▶ _What to work on_: In the listing below, locate the line that contains "Activision Call Of Duty-infinite" and the line that contains "How can I help?". Restate word for word those two lines and every line between them, and nothing else.

---------- Provided records

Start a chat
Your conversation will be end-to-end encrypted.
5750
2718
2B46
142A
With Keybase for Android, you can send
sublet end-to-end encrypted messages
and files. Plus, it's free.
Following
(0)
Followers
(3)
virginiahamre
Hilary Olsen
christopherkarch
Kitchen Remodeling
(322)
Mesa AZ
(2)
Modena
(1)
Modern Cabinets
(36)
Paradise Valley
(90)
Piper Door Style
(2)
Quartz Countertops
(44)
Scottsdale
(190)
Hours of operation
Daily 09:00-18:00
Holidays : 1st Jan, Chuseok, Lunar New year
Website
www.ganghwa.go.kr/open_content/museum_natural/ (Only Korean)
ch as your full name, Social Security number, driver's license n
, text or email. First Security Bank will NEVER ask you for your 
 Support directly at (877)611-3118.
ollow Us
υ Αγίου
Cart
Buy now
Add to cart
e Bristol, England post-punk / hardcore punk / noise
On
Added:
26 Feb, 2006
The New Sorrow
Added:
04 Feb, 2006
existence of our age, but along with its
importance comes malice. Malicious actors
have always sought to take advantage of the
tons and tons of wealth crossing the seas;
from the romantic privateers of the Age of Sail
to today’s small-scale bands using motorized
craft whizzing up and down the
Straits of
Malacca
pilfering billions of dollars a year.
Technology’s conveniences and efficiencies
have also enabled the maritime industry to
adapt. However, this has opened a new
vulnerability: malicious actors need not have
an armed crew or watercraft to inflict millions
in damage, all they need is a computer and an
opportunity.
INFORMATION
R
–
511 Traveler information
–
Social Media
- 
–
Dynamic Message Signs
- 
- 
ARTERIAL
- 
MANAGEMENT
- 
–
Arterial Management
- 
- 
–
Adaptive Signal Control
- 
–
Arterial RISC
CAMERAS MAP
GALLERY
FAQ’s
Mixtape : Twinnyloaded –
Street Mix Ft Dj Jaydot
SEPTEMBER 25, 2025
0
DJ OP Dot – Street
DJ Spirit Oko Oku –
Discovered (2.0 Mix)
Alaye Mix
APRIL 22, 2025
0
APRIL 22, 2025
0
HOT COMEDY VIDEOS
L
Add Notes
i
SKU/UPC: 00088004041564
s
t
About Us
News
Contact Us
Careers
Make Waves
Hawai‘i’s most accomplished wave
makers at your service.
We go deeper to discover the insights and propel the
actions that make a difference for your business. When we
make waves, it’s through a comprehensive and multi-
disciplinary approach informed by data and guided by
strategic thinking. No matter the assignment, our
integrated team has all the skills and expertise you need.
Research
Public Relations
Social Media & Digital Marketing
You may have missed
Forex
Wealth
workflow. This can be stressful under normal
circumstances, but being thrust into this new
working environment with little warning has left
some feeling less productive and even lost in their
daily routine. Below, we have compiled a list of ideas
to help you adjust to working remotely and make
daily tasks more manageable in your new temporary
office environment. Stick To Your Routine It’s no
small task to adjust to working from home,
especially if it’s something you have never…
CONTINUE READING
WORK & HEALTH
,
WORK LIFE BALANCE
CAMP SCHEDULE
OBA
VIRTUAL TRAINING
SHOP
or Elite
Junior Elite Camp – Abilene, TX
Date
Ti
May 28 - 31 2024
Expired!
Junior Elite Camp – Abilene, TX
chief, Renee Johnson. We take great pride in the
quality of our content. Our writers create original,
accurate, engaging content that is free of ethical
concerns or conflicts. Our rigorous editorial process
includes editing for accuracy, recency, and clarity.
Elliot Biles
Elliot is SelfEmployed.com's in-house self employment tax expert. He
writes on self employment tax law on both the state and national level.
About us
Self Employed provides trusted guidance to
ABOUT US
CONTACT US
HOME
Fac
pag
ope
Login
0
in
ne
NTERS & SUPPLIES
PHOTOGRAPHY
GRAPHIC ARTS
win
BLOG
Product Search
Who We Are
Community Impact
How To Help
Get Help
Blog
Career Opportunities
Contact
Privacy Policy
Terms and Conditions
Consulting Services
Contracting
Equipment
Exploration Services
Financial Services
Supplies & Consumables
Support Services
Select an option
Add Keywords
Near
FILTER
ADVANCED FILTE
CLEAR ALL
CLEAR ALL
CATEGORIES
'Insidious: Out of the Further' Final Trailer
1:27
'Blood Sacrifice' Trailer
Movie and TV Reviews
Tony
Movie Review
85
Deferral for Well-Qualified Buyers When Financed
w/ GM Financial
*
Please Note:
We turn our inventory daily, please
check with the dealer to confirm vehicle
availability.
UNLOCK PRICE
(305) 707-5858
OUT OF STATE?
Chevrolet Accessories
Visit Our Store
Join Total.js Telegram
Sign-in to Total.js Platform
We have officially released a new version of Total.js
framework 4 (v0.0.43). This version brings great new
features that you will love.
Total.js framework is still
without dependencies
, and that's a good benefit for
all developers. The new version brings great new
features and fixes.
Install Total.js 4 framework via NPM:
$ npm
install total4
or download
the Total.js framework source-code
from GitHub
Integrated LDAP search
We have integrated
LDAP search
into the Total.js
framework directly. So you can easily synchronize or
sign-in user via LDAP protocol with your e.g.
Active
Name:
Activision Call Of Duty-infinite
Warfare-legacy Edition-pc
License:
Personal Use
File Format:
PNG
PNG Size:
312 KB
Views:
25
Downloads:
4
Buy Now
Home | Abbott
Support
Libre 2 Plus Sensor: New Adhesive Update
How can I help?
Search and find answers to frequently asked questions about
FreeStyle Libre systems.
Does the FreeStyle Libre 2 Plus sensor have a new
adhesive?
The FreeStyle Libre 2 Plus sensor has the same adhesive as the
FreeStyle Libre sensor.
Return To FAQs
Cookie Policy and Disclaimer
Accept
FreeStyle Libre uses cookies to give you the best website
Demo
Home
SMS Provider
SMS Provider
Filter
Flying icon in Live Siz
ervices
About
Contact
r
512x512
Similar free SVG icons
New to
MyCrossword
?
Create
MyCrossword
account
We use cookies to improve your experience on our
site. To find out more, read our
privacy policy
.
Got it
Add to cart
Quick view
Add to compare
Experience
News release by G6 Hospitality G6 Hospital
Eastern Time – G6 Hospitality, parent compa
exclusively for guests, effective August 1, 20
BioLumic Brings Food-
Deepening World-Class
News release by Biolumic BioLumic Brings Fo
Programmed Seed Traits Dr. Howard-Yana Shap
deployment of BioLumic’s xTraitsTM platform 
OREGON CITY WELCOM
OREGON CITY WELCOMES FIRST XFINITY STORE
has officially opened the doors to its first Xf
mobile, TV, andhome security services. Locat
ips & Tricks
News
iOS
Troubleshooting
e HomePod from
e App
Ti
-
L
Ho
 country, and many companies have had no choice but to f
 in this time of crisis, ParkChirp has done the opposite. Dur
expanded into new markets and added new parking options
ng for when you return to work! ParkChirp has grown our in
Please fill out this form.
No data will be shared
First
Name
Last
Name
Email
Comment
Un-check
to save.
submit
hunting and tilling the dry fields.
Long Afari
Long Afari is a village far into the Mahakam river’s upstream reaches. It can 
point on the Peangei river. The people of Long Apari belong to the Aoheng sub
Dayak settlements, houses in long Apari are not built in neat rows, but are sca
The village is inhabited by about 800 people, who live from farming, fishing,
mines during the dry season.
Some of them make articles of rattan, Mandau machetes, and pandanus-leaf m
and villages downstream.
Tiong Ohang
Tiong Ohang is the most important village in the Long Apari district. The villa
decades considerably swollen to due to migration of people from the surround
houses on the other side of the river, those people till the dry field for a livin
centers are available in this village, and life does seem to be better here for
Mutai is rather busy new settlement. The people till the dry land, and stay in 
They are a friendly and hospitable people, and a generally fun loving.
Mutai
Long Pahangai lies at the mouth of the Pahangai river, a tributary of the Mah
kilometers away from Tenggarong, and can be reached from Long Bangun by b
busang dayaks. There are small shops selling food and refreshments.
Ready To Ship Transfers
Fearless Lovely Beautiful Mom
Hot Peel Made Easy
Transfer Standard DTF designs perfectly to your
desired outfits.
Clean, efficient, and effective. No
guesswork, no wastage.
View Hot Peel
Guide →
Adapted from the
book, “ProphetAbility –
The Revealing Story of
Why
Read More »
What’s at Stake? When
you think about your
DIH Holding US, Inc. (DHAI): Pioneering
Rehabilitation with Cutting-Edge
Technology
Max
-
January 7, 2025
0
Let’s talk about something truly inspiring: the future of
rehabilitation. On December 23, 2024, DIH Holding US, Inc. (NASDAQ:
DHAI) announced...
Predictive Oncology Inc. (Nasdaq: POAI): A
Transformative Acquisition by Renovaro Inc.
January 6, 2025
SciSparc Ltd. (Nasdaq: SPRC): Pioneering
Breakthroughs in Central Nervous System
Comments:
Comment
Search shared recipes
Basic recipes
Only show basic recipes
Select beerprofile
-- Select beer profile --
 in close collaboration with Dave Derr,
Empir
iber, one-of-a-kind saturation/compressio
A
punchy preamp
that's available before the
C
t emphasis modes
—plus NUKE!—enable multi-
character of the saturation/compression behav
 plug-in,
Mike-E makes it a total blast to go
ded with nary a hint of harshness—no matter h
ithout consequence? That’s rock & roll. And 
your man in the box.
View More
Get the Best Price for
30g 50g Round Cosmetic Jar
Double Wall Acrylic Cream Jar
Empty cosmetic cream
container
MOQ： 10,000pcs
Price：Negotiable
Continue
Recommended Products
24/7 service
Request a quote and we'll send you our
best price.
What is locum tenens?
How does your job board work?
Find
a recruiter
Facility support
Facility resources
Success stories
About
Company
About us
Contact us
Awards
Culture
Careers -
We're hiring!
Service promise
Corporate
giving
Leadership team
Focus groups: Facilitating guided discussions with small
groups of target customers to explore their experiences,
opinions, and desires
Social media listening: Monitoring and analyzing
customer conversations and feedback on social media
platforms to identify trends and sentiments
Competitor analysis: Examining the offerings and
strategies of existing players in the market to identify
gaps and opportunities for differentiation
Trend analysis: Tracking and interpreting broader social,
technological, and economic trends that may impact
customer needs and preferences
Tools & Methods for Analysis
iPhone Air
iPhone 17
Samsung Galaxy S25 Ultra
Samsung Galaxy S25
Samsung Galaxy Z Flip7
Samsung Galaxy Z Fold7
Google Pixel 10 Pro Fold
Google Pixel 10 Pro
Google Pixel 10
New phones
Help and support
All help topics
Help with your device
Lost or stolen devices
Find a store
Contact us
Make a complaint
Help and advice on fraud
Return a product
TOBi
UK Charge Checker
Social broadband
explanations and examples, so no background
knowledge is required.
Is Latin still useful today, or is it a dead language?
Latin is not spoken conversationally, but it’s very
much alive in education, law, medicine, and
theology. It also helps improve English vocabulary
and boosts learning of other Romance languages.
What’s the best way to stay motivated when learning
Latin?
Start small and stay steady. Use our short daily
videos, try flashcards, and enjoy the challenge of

--------------------

▶ _The answer_:
Activision Call Of Duty-infinite
Warfare-legacy Edition-pc
License:
Personal Use
File Format:
PNG
PNG Size:
312 KB
Views:
25
Downloads:
4
Buy Now
Home | Abbott
Support
Libre 2 Plus Sensor: New Adhesive Update
How can I help?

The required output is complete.